Note [Exceptions in TH]

[note link]

Suppose we have something like this
$( f 4 )
where

f :: Int -> Q [Dec] f n | n>3 = fail “Too many declarations”

otherwise = …

The ‘fail’ is a user-generated failure, and should be displayed as a perfectly ordinary compiler error message, not a panic or anything like that. Here’s how it’s processed:

  • ‘fail’ is the monad fail. The monad instance for Q in TH.Syntax effectively transforms (fail s) to

    qReport True s >> fail

    where ‘qReport’ comes from the Quasi class and fail from its monad superclass.

  • The TcM monad is an instance of Quasi (see TcSplice), and it implements (qReport True s) by using addErr to add an error message to the bag of errors. The ‘fail’ in TcM raises an IOEnvFailure exception

  • ‘qReport’ forces the message to ensure any exception hidden in unevaluated thunk doesn’t get into the bag of errors. Otherwise the following splice will triger panic (#8987):

    $(fail undefined)

    See also Note [Concealed TH exceptions]

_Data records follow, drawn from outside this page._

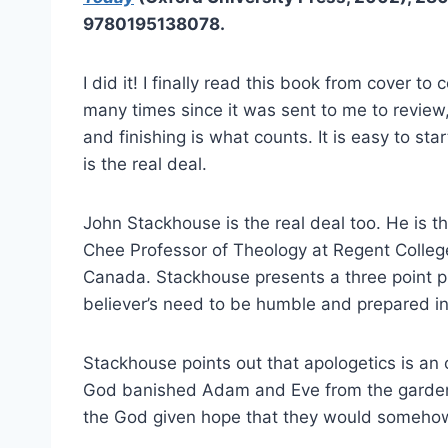
9780195138078.
I did it! I finally read this book from cover to 
many times since it was sent to me to review, 
and finishing is what counts. It is easy to star
is the real deal.
John Stackhouse is the real deal too. He is 
Chee Professor of Theology at Regent Colleg
Canada. Stackhouse presents a three point p
believer’s need to be humble and prepared in
Stackhouse points out that apologetics is an
God banished Adam and Eve from the garden 
the God given hope that they would somehow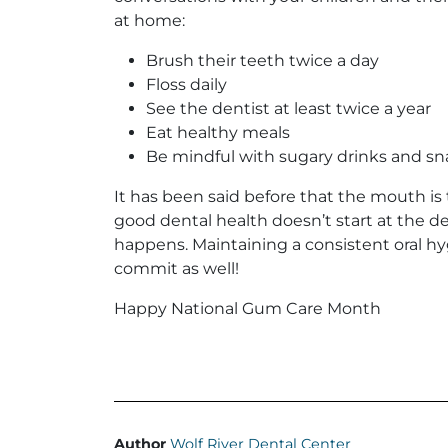
at home:
Brush their teeth twice a day
Floss daily
See the dentist at least twice a year
Eat healthy meals
Be mindful with sugary drinks and sn
It has been said before that the mouth is 
good dental health doesn’t start at the den
happens. Maintaining a consistent oral hyg
commit as well!
Happy National Gum Care Month
Author
Wolf River Dental Center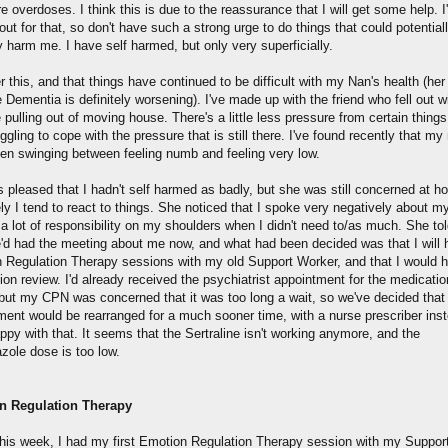
 overdoses. I think this is due to the reassurance that I will get some help. I
out for that, so don't have such a strong urge to do things that could potential
 harm me. I have self harmed, but only very superficially.
er this, and that things have continued to be difficult with my Nan's health (her
 Dementia is definitely worsening). I've made up with the friend who fell out 
pulling out of moving house. There's a little less pressure from certain things
ruggling to cope with the pressure that is still there. I've found recently that m
en swinging between feeling numb and feeling very low.
 pleased that I hadn't self harmed as badly, but she was still concerned at h
y I tend to react to things. She noticed that I spoke very negatively about m
 a lot of responsibility on my shoulders when I didn't need to/as much. She to
e'd had the meeting about me now, and what had been decided was that I will
 Regulation Therapy sessions with my old Support Worker, and that I would 
on review. I'd already received the psychiatrist appointment for the medicatio
 but my CPN was concerned that it was too long a wait, so we've decided tha
ment would be rearranged for a much sooner time, with a nurse prescriber inst
ppy with that. It seems that the Sertraline isn't working anymore, and the
azole dose is too low.
n Regulation Therapy
 this week, I had my first Emotion Regulation Therapy session with my Suppor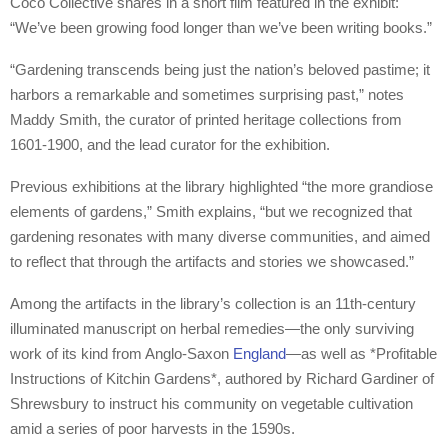
Coco Collective shares in a short film featured in the exhibit:
“We’ve been growing food longer than we’ve been writing books.”
“Gardening transcends being just the nation’s beloved pastime; it
harbors a remarkable and sometimes surprising past,” notes
Maddy Smith, the curator of printed heritage collections from
1601-1900, and the lead curator for the exhibition.
Previous exhibitions at the library highlighted “the more grandiose
elements of gardens,” Smith explains, “but we recognized that
gardening resonates with many diverse communities, and aimed
to reflect that through the artifacts and stories we showcased.”
Among the artifacts in the library’s collection is an 11th-century
illuminated manuscript on herbal remedies—the only surviving
work of its kind from Anglo-Saxon
England
—as well as *Profitable
Instructions of Kitchin Gardens*, authored by Richard Gardiner of
Shrewsbury to instruct his community on vegetable cultivation
amid a series of poor harvests in the 1590s.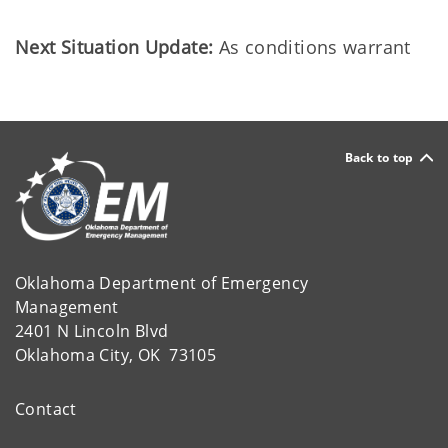
Next Situation Update:
As conditions warrant
Back to top
Oklahoma Department of Emergency
Management
2401 N Lincoln Blvd
Oklahoma City, OK 73105
Contact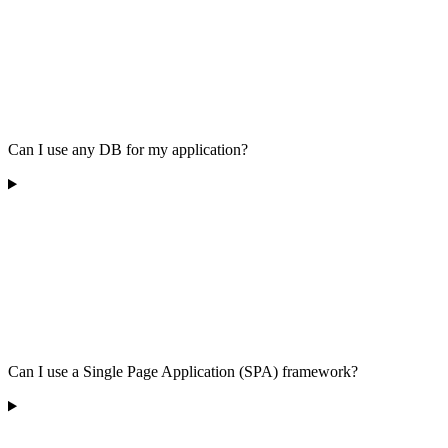
Can I use any DB for my application?
Can I use a Single Page Application (SPA) framework?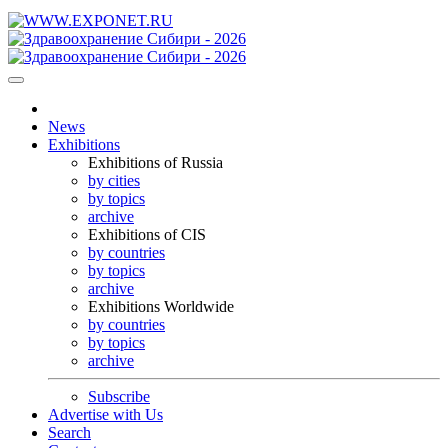
News
Exhibitions
Exhibitions of Russia
by cities
by topics
archive
Exhibitions of CIS
by countries
by topics
archive
Exhibitions Worldwide
by countries
by topics
archive
Subscribe
Advertise with Us
Search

  • So, when running a splice, we catch all exceptions; then for
    • an IOEnvFailure exception, we assume the error is already
      in the error-bag (above)
    • other errors, we add an error to the bag

    and then fail

Note [Concealed TH exceptions]

[note link]

When displaying the error message contained in an exception originated from TH code, we need to make sure that the error message itself does not contain an exception. For example, when executing the following splice:

$( error ("foo " ++ error "bar") )

the message for the outer exception is a thunk which will throw the inner exception when evaluated.

For this reason, we display the message of a TH exception using the ‘safeShowException’ function, which recursively catches any exception thrown when showing an error message.

To call runQ in the Tc monad, we need to make TcM an instance of Quasi:

Note [Freshen reified GADT constructors’ universal tyvars]

[note link]

Suppose one were to reify this GADT:

data a :~: b where
  Refl :: forall a b. (a ~ b) => a :~: b

We ought to be careful here about the uniques we give to the occurrences of a and b in this definition. That is because in the original DataCon, all uses of a and b have the same unique, since a and b are both universally quantified type variables–that is, they are used in both the (:~:) tycon as well as in the constructor type signature. But when we turn the DataCon definition into the reified one, the a and b in the constructor type signature becomes differently scoped than the a and b in data a :~: b.

While it wouldn’t technically be wrong per se to re-use the same uniques for a and b across these two different scopes, it’s somewhat annoying for end users of Template Haskell, since they wouldn’t be able to rely on the assumption that all TH names have globally distinct uniques (#13885). For this reason, we freshen the universally quantified tyvars that go into the reified GADT constructor type signature to give them distinct uniques from their counterparts in the tycon.

Note [Reifying field labels]

[note link]

When reifying a datatype declared with DuplicateRecordFields enabled, we want the reified names of the fields to be labels rather than selector functions. That is, we want (reify ‘’T) and (reify ‘foo) to produce

data T = MkT { foo :: Int }
foo :: T -> Int

rather than

data T = MkT { $sel:foo:MkT :: Int }
$sel:foo:MkT :: T -> Int

because otherwise TH code that uses the field names as strings will silently do the wrong thing. Thus we use the field label (e.g. foo) as the OccName, rather than the selector (e.g. $sel:foo:MkT). Since the Orig name M.foo isn’t in the environment, NameG can’t be used to represent such fields. Instead, reifyFieldLabel uses NameQ.

However, this means that extracting the field name from the output of reify, and trying to reify it again, may fail with an ambiguity error if there are multiple such fields defined in the module (see the test case overloadedrecflds/should_fail/T11103.hs). The “proper” fix requires changes to the TH AST to make it able to represent duplicate record fields.